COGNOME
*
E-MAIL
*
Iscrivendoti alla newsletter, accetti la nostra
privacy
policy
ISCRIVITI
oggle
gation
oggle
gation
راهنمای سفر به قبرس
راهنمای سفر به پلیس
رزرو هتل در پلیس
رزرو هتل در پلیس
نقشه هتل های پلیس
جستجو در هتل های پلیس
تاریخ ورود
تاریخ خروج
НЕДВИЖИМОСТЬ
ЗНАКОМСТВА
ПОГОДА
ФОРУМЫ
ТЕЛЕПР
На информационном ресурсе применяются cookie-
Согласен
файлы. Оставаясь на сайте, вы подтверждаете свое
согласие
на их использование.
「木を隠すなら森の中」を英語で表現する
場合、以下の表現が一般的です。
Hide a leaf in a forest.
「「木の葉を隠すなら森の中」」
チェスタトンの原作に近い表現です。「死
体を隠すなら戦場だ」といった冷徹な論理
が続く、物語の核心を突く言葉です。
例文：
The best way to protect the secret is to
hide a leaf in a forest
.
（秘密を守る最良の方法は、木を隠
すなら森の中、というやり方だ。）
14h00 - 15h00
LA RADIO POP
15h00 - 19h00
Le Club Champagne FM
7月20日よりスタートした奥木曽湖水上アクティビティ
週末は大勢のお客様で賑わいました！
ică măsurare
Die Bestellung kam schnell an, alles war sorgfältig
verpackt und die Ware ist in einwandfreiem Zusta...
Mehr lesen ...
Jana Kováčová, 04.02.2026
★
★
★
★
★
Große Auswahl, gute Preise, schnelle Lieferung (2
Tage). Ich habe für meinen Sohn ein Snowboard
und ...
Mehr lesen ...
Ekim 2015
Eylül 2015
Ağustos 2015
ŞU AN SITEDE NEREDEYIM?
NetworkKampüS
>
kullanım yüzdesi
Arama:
*****
Exercise: Give all the records again. Match them exactly.

Answer to the problem:
COGNOME
*
E-MAIL
*
Iscrivendoti alla newsletter, accetti la nostra
privacy
policy
ISCRIVITI
oggle
gation
oggle
gation
راهنمای سفر به قبرس
راهنمای سفر به پلیس
رزرو هتل در پلیس
رزرو هتل در پلیس
نقشه هتل های پلیس
جستجو در هتل های پلیس
تاریخ ورود
تاریخ خروج
НЕДВИЖИМОСТЬ
ЗНАКОМСТВА
ПОГОДА
ФОРУМЫ
ТЕЛЕПР
На информационном ресурсе применяются cookie-
Согласен
файлы. Оставаясь на сайте, вы подтверждаете свое
согласие
на их использование.
「木を隠すなら森の中」を英語で表現する
場合、以下の表現が一般的です。
Hide a leaf in a forest.
「「木の葉を隠すなら森の中」」
チェスタトンの原作に近い表現です。「死
体を隠すなら戦場だ」といった冷徹な論理
が続く、物語の核心を突く言葉です。
例文：
The best way to protect the secret is to
hide a leaf in a forest
.
（秘密を守る最良の方法は、木を隠
すなら森の中、というやり方だ。）
14h00 - 15h00
LA RADIO POP
15h00 - 19h00
Le Club Champagne FM
7月20日よりスタートした奥木曽湖水上アクティビティ
週末は大勢のお客様で賑わいました！
ică măsurare
Die Bestellung kam schnell an, alles war sorgfältig
verpackt und die Ware ist in einwandfreiem Zusta...
Mehr lesen ...
Jana Kováčová, 04.02.2026
★
★
★
★
★
Große Auswahl, gute Preise, schnelle Lieferung (2
Tage). Ich habe für meinen Sohn ein Snowboard
und ...
Mehr lesen ...
Ekim 2015
Eylül 2015
Ağustos 2015
ŞU AN SITEDE NEREDEYIM?
NetworkKampüS
>
kullanım yüzdesi
Arama:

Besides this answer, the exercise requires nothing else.